I have to think Card's work also resonated with another demographic of kids who felt set apart from the crowd: Gay teenagers. Which makes Card's antigay screed, published in the Mormon Times, all the more hurtful. Card, a practicing Mormon, says he's against gay marriage. But he's really against gays, period — and thinks we should overturn the U.S. government to put his views into practice.

No matter how sexually attracted a man might be toward other men, or a woman toward other women, and no matter how close the bonds of affection and friendship might be within same-sex couples, there is no act of court or Congress that can make these relationships the same as the coupling between a man and a woman. This is a permanent fact of nature.

If Card really meant "the same as," I'd actually find that statement hard to disagree with; there are aspects of gay relationships which differ from straight ones. But what Card really means is that gay relationships are not as good as straight ones — and that's just hateful.

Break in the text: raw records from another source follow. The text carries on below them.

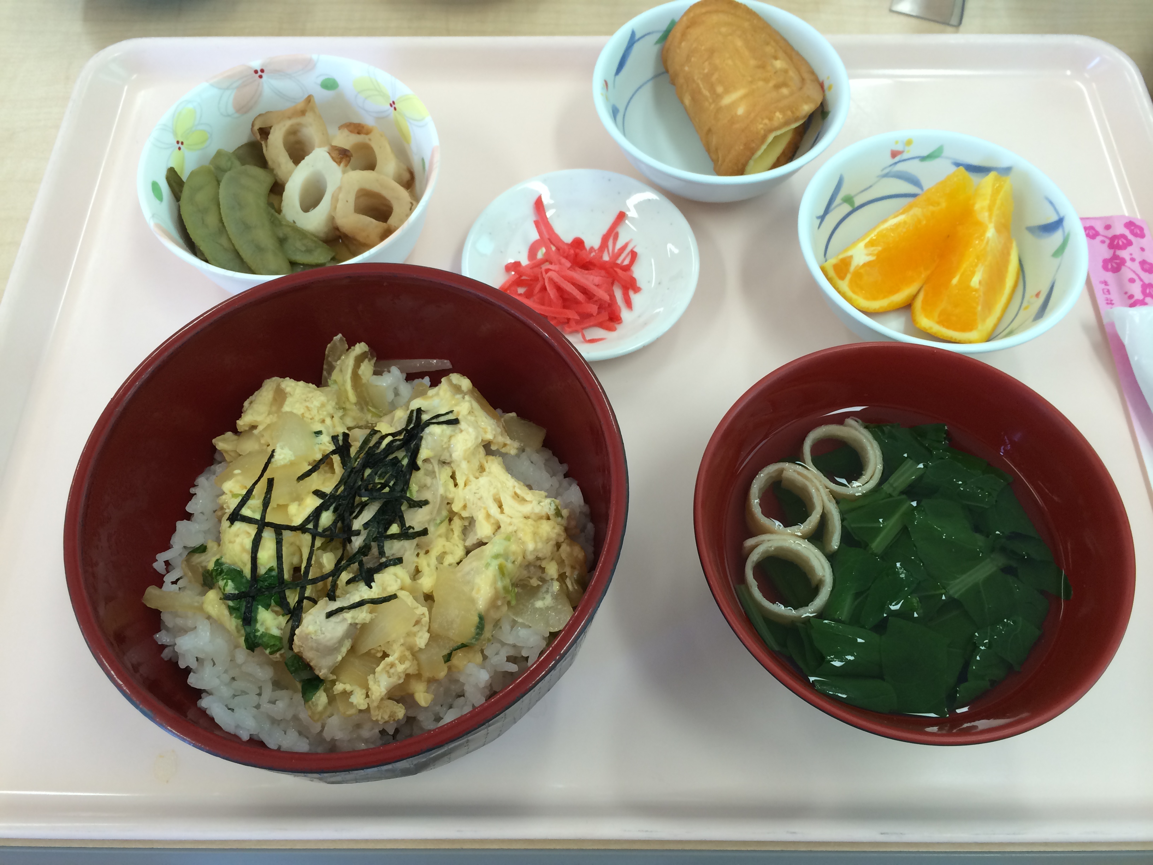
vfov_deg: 46.8
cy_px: 432
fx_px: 999
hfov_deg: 60.0
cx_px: 576
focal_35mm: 30
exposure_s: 1/40
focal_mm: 4.12
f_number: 2.2
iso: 40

AfterElton.com, in an editorial, deftly shreds Card's argument to pieces. It mostly makes me feel sad to see such a brilliant imaginer of worlds incapable of empathy on such a basic issue.

So what does this mean for Ender's Game, which Marvel is now turning into a comic-book series, after which a big Hollywood movie seems inevitable? It is a surpassingly fine work. Though the hero is schooled for warfare, he ultimately learns empathy for those who are different. Perhaps Card should read it himself.